Passage for review:
--

May 8, 2011
A SEA URCHIN'S WAVING SPINES
In about a foot of water I was working my hand through a dense stand of Turtlegrass, Thalassia testudinum, just to see what was there. It wasn't long until my fingers wrapped around something like a heavy, spiny egg, and that spiny egg seemed to be sticking to my fingers...
Lifting the thing from the water I realized that during my earlier stay here I'd found cast-up remains of such a creature on the beach. You can see such a golf-ball-size skeleton with its spines broken off at https://www.backyardnature.net/yucatan/urchin.jpg.
The living, spiny specimen found this week is shown at https://www.backyardnature.net/n/11/110508ur.jpg.
That's the Variegated Sea Urchin, sometimes also called the Green Sea Urchin, LYTECHINUS VARIEGATUS. The species commonly occurs in calm, clear waters from North Carolina and Bermuda southward through the Caribbean to Brazil. Beds of Turtlegrass constitute one of its preferred habitats.

--

Recorded information:

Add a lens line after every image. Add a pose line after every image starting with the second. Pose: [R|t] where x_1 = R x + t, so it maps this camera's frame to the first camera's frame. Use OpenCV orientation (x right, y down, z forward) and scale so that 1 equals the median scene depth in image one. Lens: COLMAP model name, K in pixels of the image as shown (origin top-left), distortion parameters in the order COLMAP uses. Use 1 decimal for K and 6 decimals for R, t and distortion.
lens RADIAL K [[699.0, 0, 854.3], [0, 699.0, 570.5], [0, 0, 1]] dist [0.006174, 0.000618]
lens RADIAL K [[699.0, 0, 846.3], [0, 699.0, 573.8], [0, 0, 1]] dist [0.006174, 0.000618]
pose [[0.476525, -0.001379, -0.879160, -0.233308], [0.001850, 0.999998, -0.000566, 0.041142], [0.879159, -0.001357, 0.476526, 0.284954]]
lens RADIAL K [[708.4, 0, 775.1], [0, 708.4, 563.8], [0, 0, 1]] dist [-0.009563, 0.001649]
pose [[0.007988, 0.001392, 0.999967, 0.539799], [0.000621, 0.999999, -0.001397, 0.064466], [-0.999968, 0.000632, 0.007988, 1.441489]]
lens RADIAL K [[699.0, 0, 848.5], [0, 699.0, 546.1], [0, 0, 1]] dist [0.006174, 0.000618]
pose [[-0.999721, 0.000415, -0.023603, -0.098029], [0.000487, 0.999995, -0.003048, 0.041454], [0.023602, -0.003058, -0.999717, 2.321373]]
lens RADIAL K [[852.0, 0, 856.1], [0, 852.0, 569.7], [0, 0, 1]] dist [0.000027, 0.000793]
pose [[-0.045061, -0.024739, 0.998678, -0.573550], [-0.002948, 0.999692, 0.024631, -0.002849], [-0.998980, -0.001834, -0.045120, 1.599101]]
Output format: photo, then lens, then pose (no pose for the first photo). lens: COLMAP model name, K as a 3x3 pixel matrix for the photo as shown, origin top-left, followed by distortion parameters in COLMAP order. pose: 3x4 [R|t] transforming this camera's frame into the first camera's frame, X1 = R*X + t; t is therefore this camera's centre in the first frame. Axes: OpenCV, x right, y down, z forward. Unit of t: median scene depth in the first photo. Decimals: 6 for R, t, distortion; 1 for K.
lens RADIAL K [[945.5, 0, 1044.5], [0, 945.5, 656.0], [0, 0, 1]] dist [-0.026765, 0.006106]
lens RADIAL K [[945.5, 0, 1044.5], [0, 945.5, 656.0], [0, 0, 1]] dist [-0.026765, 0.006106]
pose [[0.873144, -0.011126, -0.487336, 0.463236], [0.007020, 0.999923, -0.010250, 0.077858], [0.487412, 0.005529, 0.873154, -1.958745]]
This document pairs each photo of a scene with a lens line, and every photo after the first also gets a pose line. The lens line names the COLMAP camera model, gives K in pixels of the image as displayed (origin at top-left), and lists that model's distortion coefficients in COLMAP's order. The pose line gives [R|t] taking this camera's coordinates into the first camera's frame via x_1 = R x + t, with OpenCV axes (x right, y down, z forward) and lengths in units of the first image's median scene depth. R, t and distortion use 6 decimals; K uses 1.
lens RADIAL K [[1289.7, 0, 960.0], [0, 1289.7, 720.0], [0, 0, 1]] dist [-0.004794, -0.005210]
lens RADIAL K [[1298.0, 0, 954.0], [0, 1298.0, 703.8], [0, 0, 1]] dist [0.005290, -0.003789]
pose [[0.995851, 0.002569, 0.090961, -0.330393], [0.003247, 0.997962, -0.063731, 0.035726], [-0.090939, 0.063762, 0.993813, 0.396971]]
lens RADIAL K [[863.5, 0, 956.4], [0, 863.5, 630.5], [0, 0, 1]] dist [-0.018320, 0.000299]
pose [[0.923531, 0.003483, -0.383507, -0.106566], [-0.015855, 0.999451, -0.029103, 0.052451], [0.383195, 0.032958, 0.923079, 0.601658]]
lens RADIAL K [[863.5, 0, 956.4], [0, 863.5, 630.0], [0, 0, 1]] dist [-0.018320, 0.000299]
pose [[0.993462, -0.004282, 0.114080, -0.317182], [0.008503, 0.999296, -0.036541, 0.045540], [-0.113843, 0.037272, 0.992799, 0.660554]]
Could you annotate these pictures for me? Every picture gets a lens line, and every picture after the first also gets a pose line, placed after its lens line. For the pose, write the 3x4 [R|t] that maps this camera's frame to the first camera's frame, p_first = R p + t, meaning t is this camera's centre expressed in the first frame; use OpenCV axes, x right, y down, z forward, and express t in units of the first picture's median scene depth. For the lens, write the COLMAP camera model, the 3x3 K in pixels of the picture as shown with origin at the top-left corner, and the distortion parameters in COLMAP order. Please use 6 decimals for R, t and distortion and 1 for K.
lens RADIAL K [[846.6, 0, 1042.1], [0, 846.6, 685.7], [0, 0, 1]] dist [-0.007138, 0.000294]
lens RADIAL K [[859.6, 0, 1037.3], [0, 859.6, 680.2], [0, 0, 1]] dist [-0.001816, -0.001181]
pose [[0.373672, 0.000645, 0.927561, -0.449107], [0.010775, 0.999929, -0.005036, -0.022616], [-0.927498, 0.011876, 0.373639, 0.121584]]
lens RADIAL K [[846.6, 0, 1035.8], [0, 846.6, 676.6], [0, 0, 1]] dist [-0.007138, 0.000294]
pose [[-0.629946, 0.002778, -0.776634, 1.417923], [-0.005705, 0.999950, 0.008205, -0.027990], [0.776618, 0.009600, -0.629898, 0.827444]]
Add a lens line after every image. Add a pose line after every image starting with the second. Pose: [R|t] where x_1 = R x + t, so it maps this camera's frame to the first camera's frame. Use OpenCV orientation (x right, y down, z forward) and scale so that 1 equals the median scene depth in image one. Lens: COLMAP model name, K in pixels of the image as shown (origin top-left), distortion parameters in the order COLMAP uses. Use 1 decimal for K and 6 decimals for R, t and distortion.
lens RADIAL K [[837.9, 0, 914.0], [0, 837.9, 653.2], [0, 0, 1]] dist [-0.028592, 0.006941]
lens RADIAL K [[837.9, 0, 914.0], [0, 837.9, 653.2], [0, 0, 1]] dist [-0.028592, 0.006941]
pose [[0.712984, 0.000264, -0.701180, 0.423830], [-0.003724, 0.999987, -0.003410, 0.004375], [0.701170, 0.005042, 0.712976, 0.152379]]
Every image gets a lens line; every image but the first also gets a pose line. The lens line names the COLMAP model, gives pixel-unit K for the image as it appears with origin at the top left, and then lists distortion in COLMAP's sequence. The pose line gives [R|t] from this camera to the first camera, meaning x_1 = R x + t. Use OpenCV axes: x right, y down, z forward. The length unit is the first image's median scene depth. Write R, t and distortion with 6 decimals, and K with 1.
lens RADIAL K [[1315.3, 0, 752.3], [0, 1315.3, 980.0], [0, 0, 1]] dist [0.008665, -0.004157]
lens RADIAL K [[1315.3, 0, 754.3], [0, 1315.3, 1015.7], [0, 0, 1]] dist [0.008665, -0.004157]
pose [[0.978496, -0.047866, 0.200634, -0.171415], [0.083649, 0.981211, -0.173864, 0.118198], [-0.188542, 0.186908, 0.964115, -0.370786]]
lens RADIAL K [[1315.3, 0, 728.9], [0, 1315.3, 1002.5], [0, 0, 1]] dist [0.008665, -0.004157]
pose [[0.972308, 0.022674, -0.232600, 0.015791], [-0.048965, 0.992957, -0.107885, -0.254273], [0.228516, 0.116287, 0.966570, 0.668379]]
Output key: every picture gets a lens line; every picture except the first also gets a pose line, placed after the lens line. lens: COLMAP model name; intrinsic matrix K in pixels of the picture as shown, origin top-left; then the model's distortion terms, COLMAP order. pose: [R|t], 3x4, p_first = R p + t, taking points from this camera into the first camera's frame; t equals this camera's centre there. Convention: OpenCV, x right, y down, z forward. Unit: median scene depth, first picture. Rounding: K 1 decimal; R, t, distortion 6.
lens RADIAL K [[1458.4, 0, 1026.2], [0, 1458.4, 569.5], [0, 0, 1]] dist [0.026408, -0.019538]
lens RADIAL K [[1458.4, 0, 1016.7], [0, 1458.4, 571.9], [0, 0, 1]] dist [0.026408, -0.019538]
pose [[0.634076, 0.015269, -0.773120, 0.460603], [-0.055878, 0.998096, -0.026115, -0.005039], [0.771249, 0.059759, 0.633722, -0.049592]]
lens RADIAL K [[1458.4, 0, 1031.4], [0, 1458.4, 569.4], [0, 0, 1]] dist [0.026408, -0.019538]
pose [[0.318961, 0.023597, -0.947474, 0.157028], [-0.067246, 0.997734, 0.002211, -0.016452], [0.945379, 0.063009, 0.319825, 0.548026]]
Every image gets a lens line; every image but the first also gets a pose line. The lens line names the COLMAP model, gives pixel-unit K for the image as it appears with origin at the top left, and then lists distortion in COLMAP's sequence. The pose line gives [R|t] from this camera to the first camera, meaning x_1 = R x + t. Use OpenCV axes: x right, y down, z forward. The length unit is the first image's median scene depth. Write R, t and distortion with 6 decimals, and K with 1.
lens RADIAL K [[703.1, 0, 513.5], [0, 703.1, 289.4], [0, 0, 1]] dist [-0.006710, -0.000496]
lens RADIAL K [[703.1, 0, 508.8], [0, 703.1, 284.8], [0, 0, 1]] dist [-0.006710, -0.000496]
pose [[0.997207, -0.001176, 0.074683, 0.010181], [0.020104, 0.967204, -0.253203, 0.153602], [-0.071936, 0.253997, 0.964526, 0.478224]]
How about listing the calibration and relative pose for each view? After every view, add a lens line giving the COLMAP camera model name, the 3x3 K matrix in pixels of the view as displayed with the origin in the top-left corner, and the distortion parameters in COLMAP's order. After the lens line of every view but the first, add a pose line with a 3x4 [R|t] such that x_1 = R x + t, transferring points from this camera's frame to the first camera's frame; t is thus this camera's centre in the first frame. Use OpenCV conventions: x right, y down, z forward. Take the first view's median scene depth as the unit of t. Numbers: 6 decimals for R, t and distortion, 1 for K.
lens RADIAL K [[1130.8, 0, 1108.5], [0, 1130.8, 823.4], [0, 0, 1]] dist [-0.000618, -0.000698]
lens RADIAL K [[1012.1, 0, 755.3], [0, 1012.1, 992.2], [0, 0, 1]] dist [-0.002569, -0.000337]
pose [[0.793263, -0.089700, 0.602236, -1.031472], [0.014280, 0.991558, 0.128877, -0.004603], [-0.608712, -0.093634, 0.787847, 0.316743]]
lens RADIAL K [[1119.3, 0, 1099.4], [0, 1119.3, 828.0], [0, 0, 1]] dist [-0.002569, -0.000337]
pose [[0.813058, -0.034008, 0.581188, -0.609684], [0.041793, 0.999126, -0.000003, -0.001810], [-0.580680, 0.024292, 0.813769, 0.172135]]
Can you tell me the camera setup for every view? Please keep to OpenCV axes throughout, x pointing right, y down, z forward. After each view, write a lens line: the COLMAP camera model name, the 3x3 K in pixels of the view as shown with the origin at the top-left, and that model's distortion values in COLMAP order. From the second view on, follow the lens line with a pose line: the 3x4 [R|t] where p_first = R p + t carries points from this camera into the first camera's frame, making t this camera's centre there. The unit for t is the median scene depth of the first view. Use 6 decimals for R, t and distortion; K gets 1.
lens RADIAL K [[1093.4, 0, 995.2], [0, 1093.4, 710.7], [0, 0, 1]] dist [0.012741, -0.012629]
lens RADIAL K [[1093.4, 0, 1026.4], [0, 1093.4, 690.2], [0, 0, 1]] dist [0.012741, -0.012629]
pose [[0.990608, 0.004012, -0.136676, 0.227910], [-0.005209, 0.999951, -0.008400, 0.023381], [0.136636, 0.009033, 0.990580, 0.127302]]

--

Actions to take:
**1)** From the sea urchin passage, reproduce the stretch from "Lifting the thing" through "off at https://www.backyardnature.net/yucatan/urchin.jpg.".
**2)** Render this sentence from the sea urchin passage in Spanish: "Beds of Turtlegrass constitute one of its preferred habitats."
**3)** According to the sea urchin passage, what other name is the Variegated Sea Urchin sometimes called?
Nothing here uses the rows.

Problem solutions:
**1)**
Lifting the thing from the water I realized that during my earlier stay here I'd found cast-up remains of such a creature on the beach. You can see such a golf-ball-size skeleton with its spines broken off at https://www.backyardnature.net/yucatan/urchin.jpg.

**2)** Los lechos de hierba de tortuga constituyen uno de sus hábitats preferidos.

**3)** The Green Sea Urchin.